MARSHALL - For farmers every upside has a downside it seems.

This year has seen a late winter with no snow yet to speak of. No snow accumulation makes life a lot easier in many ways, but if the soil moisture is not replenished soon, spring planting may be difficult and more expensive.

Crop consultants say the soil is the driest it has been in years.

"For a farmer, an open winter makes life so much easier," said Jim Fox, field marketer with CHS agricultural service company. "Last year farmers spent hundreds of hours on a tractor just blowing snow. Snow makes hauling grain and tending to livestock difficult."

But, Fox said, if the subsoil layer is not recharged with water, seeds won't germinate.

"All we need is enough moisture to get a crop planted and started, and then rainfall," Fox said. "I'd guess about 6 to 9 inches of rain."

But what if the moisture falls as snow?

The National Weather Service provides a table of snow to melt water equivalents over a range of temperatures, but cautions that actual values for specific storms can vary widely.

According to the NWS tables, at a temperature range of 20 to 27 degrees Fahrenheit, 45 inches of snow melts to around 3 inches of melt water.

At a range of 15 to 19 degrees, it takes 60 inches of snow to yield 3 inches of water.

Farmers certainly need the moisture, but nobody is really enthusiastic about dealing with the 10 to 15 feet of snow needed to moisten the soil.

"It would be nice to get rain before a hard freeze," said Tim Moline, crop consultant with Centrol Crop Consulting. "The freeze/thaw cycle is not going to function without moisture in the soil profile."
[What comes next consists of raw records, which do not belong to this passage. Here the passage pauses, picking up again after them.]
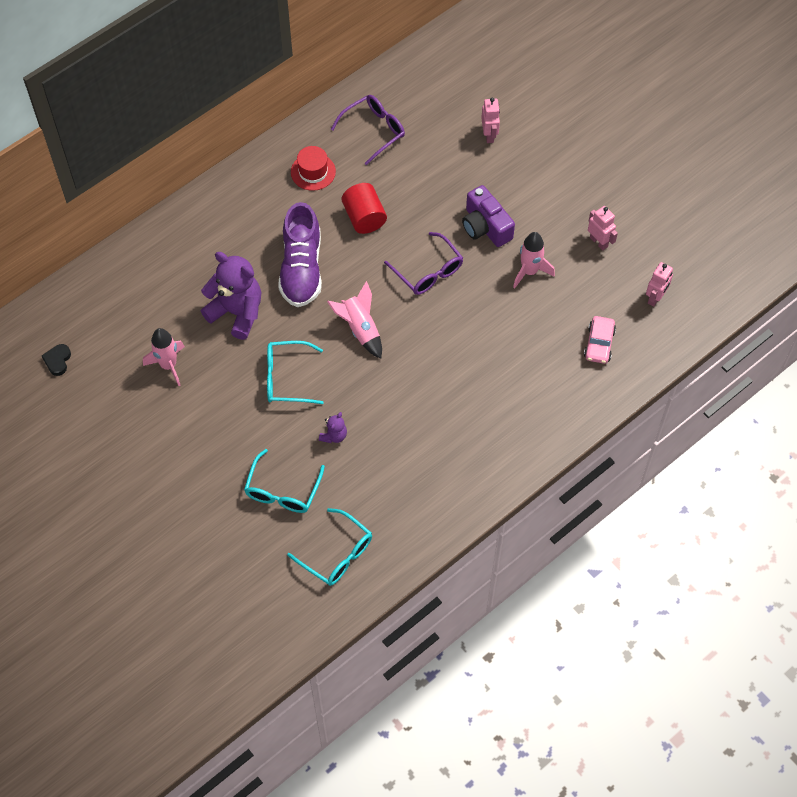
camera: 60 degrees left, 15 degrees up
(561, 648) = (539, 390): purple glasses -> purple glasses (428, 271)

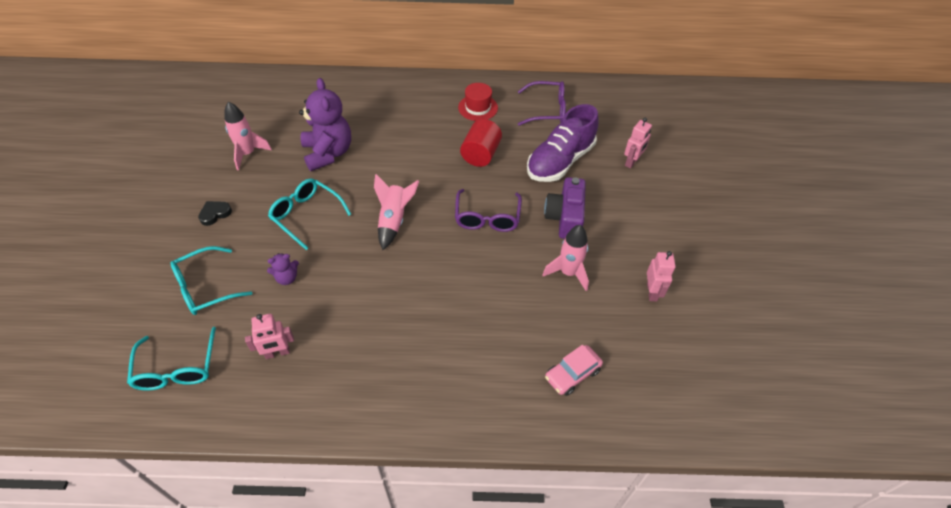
camera: 40 degrees right, 10 degrees down
(57, 361) = (195, 107): black heart -> black heart (215, 214)
(301, 268) = (401, 156): purple shoe -> purple shoe (560, 161)
(655, 298) = (664, 374): pink robot -> pink robot (277, 353)

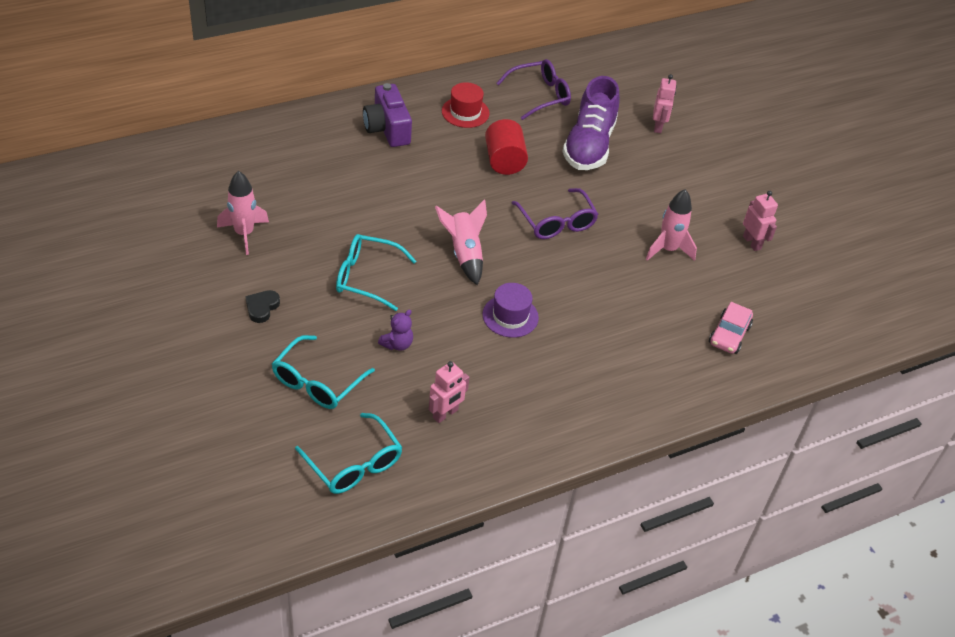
camera: 30 degrees left, 5 degrees down
(328, 153) = (337, 206): purple teddy bear -> none
(391, 286) = (510, 316): none -> purple hat
(565, 218) = (631, 199): purple camera -> purple camera (387, 129)

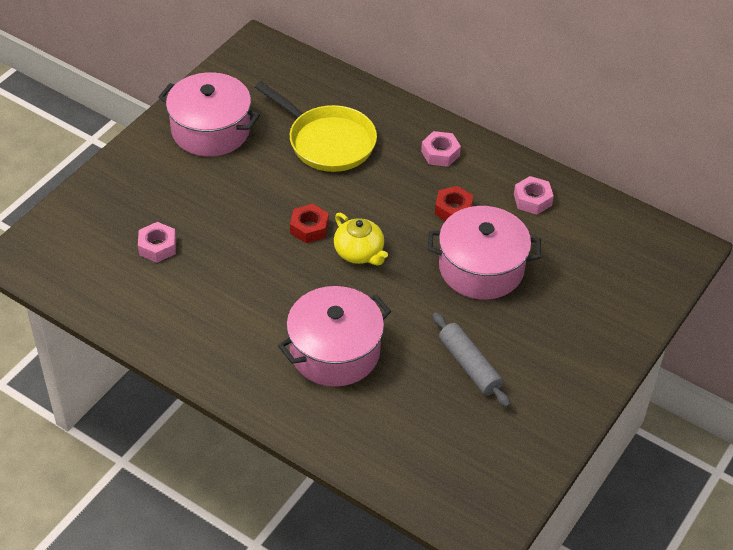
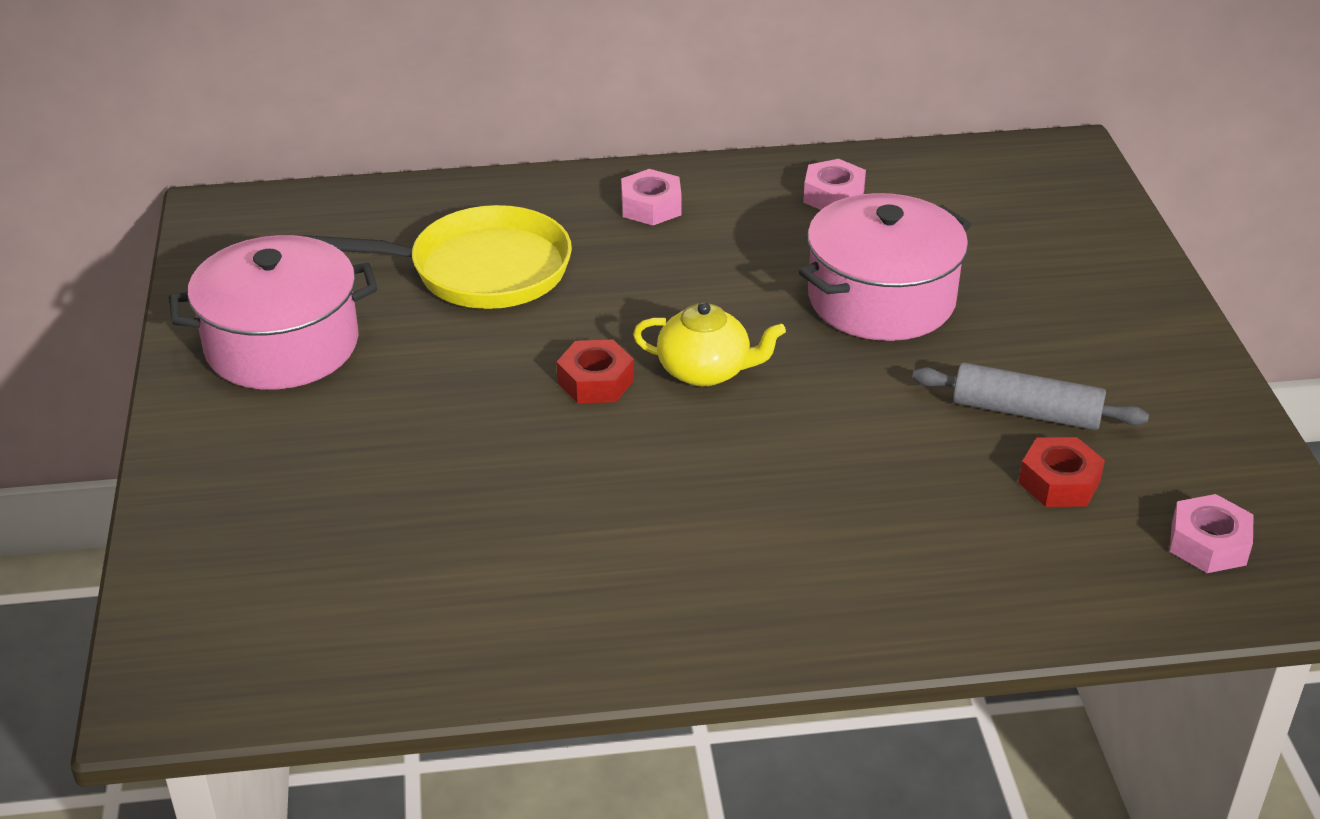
camera: 40 degrees left, 10 degrees down
(157, 247) = (396, 536): pink nut -> pink nut (1208, 544)
(335, 351) = (840, 505): pink pot -> none
(453, 209) = (755, 256): red nut -> red nut (1059, 482)

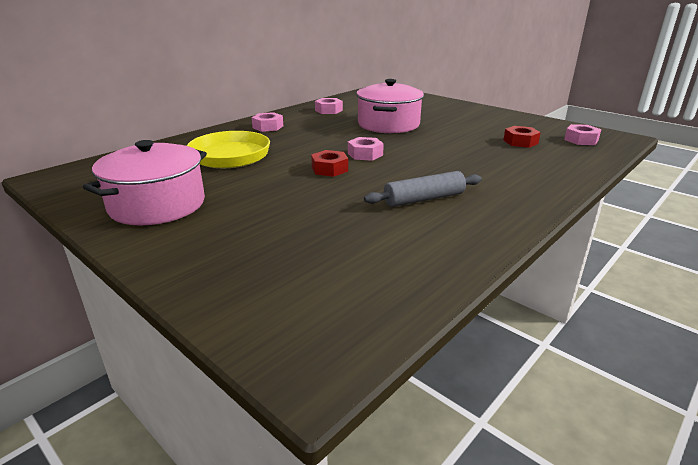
camera: 40 degrees left, 10 degrees down
(705, 371) = (365, 154): yellow teapot -> pink nut
(1026, 412) = (479, 132): grey rolling pin -> grey rolling pin (424, 199)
According to Moline, when water in the soil freezes, it expands and breaks up big clods and chunks of soil, making it easier to till in the spring.

"Worst case scenario would be a sudden snowfall after a hard freeze, where the moisture was not allowed to permeate into the soil," Moline said.

In that event, the spring thaw would moisten the soil as the snow melted but wouldn't break up rock-hard chunks of soil, according to Moline.

"We'd have to do it mechanically with heavy disks and vertical tillage, and maybe heavy rollers and soil pulverizers," Moline said.

Still, farmers are optimistic enough to plant year after year, fertilize, buy the best hybrids for local conditions, and hope for rain.

"We've always planted a crop," Fox said. "We try to do everything we can, and in the end Mother Nature decides, not us."